Collected data entries:
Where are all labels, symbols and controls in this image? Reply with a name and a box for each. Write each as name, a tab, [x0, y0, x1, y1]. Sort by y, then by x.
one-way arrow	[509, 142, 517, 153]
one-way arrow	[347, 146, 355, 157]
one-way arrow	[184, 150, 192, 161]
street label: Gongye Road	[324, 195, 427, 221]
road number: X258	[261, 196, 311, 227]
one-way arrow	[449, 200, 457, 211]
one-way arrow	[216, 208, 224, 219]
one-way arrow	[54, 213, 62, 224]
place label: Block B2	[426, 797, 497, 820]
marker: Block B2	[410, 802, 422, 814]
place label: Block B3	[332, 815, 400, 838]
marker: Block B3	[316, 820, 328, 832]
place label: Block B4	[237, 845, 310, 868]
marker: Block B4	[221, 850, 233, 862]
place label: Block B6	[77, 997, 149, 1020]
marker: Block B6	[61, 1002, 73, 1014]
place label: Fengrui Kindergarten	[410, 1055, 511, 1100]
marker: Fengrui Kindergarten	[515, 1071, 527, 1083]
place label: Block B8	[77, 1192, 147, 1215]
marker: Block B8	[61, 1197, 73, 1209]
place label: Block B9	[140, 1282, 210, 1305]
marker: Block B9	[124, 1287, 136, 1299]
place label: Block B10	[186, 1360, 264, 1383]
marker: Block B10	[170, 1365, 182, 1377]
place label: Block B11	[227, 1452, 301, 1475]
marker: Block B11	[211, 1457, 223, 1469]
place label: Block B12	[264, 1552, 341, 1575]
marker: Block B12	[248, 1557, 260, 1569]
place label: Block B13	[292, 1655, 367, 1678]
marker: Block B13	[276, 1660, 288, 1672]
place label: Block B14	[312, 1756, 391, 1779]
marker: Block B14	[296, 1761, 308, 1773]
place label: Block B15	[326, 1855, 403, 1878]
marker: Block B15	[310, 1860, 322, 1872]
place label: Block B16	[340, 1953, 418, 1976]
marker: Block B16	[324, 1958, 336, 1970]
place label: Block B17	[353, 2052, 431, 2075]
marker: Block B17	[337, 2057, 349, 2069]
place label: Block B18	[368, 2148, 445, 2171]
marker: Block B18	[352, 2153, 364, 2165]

Exercise: Repeat every entry exactly. Nothing may be dropped.

Solution for this problem:
Where are all labels, symbols and controls in this image? Reply with a name and a box for each. Write each as name, a tab, [x0, y0, x1, y1]. Sort by y, then by x.
one-way arrow	[509, 142, 517, 153]
one-way arrow	[347, 146, 355, 157]
one-way arrow	[184, 150, 192, 161]
street label: Gongye Road	[324, 195, 427, 221]
road number: X258	[261, 196, 311, 227]
one-way arrow	[449, 200, 457, 211]
one-way arrow	[216, 208, 224, 219]
one-way arrow	[54, 213, 62, 224]
place label: Block B2	[426, 797, 497, 820]
marker: Block B2	[410, 802, 422, 814]
place label: Block B3	[332, 815, 400, 838]
marker: Block B3	[316, 820, 328, 832]
place label: Block B4	[237, 845, 310, 868]
marker: Block B4	[221, 850, 233, 862]
place label: Block B6	[77, 997, 149, 1020]
marker: Block B6	[61, 1002, 73, 1014]
place label: Fengrui Kindergarten	[410, 1055, 511, 1100]
marker: Fengrui Kindergarten	[515, 1071, 527, 1083]
place label: Block B8	[77, 1192, 147, 1215]
marker: Block B8	[61, 1197, 73, 1209]
place label: Block B9	[140, 1282, 210, 1305]
marker: Block B9	[124, 1287, 136, 1299]
place label: Block B10	[186, 1360, 264, 1383]
marker: Block B10	[170, 1365, 182, 1377]
place label: Block B11	[227, 1452, 301, 1475]
marker: Block B11	[211, 1457, 223, 1469]
place label: Block B12	[264, 1552, 341, 1575]
marker: Block B12	[248, 1557, 260, 1569]
place label: Block B13	[292, 1655, 367, 1678]
marker: Block B13	[276, 1660, 288, 1672]
place label: Block B14	[312, 1756, 391, 1779]
marker: Block B14	[296, 1761, 308, 1773]
place label: Block B15	[326, 1855, 403, 1878]
marker: Block B15	[310, 1860, 322, 1872]
place label: Block B16	[340, 1953, 418, 1976]
marker: Block B16	[324, 1958, 336, 1970]
place label: Block B17	[353, 2052, 431, 2075]
marker: Block B17	[337, 2057, 349, 2069]
place label: Block B18	[368, 2148, 445, 2171]
marker: Block B18	[352, 2153, 364, 2165]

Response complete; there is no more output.